Venue au notariat et en Bourgogne un peu par hasard, Delphine Guieu a pris son destin d’associée à bras le corps et apprécie aujourd’hui sa vie dans une petite ville paisible au bord de l’eau. Seurre ne manque pas d’âme, elle non plus.

Par Dominique Bruillot / Photo : Christophe Remondière

Rien ne prédestinait Delphine Guieu à devenir notaire en Bourgogne, sur les rives de la Saône à Seurre. « D’abord, après mes études de droit, je voulais m’orienter vers le métier de juge pour enfants », rappelle l’intéressée. Mais un cours de M. Grimaldi provoque en elle le déclic. Ensuite, pas spécialement intéressée par l’idée de s’installer à son compte, c’est son maître de stage qui l’y encourage. Quant à l’option de la Bourgogne, elle est plutôt due à son informaticien de mari, un fondu de vin. Bref, on ne choisit pas son destin, on le construit étape après étape.

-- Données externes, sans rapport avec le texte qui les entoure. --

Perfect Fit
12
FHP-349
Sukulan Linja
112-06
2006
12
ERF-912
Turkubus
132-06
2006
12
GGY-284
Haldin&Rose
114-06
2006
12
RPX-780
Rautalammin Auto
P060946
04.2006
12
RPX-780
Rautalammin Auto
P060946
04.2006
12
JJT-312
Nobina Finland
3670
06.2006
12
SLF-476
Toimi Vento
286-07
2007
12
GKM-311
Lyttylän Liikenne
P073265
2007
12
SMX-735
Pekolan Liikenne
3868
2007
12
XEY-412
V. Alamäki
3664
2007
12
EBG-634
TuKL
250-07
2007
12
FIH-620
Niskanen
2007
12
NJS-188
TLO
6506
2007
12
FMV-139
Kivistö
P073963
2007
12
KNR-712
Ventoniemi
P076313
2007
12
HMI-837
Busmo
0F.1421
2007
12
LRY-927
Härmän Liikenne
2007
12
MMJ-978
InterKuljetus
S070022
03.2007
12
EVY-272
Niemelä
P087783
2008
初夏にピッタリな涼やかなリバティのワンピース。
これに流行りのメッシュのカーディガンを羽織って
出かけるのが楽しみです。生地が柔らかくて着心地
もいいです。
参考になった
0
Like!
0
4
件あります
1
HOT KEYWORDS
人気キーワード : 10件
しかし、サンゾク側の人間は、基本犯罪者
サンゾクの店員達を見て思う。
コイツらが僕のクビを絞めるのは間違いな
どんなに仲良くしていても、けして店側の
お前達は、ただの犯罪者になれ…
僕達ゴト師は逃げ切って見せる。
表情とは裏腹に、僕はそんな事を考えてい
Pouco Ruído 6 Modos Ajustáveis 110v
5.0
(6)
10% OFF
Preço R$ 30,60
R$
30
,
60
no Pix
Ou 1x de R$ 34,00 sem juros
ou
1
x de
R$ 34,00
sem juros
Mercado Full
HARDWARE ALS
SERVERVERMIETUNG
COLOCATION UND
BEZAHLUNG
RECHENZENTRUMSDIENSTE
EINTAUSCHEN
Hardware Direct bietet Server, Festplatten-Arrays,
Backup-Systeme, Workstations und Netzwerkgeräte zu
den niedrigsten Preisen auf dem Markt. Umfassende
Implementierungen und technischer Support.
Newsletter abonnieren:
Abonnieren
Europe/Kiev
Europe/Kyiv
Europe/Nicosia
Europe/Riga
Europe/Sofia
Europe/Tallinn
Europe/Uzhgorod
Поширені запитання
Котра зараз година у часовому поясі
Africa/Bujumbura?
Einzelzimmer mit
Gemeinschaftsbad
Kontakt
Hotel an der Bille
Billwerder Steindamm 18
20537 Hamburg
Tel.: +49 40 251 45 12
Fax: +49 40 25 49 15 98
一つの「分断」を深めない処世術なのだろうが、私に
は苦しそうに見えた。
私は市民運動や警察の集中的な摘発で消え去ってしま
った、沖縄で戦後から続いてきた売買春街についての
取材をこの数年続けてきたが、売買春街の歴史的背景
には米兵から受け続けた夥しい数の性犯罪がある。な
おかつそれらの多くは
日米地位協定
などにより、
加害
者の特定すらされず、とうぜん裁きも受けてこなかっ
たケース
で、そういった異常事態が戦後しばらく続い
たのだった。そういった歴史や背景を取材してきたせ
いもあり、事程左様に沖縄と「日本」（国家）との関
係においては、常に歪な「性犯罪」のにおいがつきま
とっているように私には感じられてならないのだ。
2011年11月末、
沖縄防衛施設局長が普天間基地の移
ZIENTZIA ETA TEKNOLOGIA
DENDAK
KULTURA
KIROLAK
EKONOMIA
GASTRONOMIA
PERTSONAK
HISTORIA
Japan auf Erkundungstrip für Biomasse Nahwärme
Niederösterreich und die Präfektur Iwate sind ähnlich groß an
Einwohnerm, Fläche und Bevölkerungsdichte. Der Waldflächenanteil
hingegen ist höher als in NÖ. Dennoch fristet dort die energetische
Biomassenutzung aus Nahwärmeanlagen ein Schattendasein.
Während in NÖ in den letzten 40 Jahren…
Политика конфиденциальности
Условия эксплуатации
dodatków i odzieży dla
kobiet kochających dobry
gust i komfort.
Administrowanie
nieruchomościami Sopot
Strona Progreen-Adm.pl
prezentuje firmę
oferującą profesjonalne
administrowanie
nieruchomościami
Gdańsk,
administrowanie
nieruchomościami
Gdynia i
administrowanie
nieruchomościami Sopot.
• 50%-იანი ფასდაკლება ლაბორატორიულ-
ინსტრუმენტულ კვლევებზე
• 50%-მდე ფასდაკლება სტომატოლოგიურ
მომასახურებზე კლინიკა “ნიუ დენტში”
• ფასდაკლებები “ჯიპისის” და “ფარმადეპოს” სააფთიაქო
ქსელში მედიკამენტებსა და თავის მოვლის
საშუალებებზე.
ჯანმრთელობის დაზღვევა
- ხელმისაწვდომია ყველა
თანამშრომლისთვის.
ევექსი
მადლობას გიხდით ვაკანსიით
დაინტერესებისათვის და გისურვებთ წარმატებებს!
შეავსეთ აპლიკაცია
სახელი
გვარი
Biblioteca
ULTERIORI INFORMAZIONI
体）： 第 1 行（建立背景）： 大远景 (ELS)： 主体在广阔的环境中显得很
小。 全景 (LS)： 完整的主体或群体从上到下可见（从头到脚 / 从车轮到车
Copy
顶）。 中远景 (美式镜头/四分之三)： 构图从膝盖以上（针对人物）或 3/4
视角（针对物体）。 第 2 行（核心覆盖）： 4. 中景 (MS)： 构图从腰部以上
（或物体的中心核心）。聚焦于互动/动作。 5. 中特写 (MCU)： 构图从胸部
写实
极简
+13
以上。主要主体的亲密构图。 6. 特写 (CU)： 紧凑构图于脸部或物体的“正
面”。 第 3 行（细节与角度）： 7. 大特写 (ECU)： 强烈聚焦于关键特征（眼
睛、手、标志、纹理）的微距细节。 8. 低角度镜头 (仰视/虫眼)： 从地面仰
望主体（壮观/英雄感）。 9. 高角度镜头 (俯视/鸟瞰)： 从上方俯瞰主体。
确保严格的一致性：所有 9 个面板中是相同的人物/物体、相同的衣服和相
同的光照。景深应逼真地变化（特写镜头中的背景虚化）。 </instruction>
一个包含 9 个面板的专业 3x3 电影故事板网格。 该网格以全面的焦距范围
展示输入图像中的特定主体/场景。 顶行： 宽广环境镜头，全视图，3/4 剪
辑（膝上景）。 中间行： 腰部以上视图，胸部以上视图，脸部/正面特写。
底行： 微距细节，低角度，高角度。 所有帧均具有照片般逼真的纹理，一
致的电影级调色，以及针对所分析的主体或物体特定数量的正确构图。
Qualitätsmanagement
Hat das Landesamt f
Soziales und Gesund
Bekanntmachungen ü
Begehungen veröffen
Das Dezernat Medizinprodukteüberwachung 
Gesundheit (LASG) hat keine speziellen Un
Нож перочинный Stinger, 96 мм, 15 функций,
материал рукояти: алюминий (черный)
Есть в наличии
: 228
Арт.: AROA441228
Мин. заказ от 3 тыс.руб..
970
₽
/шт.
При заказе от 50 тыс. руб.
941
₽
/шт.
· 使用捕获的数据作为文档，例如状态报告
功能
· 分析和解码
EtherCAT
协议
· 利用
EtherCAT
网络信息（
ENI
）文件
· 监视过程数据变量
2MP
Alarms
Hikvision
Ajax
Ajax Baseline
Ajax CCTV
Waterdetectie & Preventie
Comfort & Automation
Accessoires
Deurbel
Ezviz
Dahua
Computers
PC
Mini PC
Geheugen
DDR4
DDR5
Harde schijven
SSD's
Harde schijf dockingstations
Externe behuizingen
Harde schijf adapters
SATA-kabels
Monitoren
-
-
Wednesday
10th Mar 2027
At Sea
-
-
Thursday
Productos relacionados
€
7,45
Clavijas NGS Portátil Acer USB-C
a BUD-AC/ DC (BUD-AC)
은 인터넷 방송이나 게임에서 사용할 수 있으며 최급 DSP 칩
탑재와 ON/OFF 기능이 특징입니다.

Aujourd’hui, Maître Guieu ne regrette rien. Son histoire s’est déroulée le plus naturellement du monde. Lors de son passage par l’étude de Maître Thomas-Crolet à Chagny, elle rencontre ainsi Maître Jean-Gérard Bruchon avec qui elle partage un dossier : « Nous avons échangé sur la situation de son étude, il voulait une femme vis-à-vis de sa clientèle, c’est ainsi que j’ai rejoint son fils Thomas, lui-même notaire, pour poursuivre l’activité en tant qu’associée. » Dit comme ça, rien ne semble plus simple.

Proximité

Au quotidien, être associée à Seurre revient à gérer cinq salariés au service de deux notaires, dans un environnement riche de diversité, particulièrement bien situé à distances quasi égales de Beaune, Dole et Chalon-sur-Saône. Les sujets traités sont le reflet d’une société apaisée qui conçoit le droit familial dans la durée et demande une grande écoute, avec toujours un peu de patience. Ça tombe bien, car Delphine n’a « pas choisi ce métier par appât du gain. C’est le côté humain qui m’intéresse déjà, et c’est d’autant plus agréable ici, que nous avons une clientèle fidèle ». Clairement, la jeune notaire aime cette atmosphère campagnarde qui pousse les gens à vous parler de leur dernière opération chirurgicale ou de la communion du petit dernier tout en traitant leur dossier. Elle aime cet environnement qui favorise une proximité quasi familiale et vous propulse au sein d’une population qui fait de son notaire un proche parmi tous les proches.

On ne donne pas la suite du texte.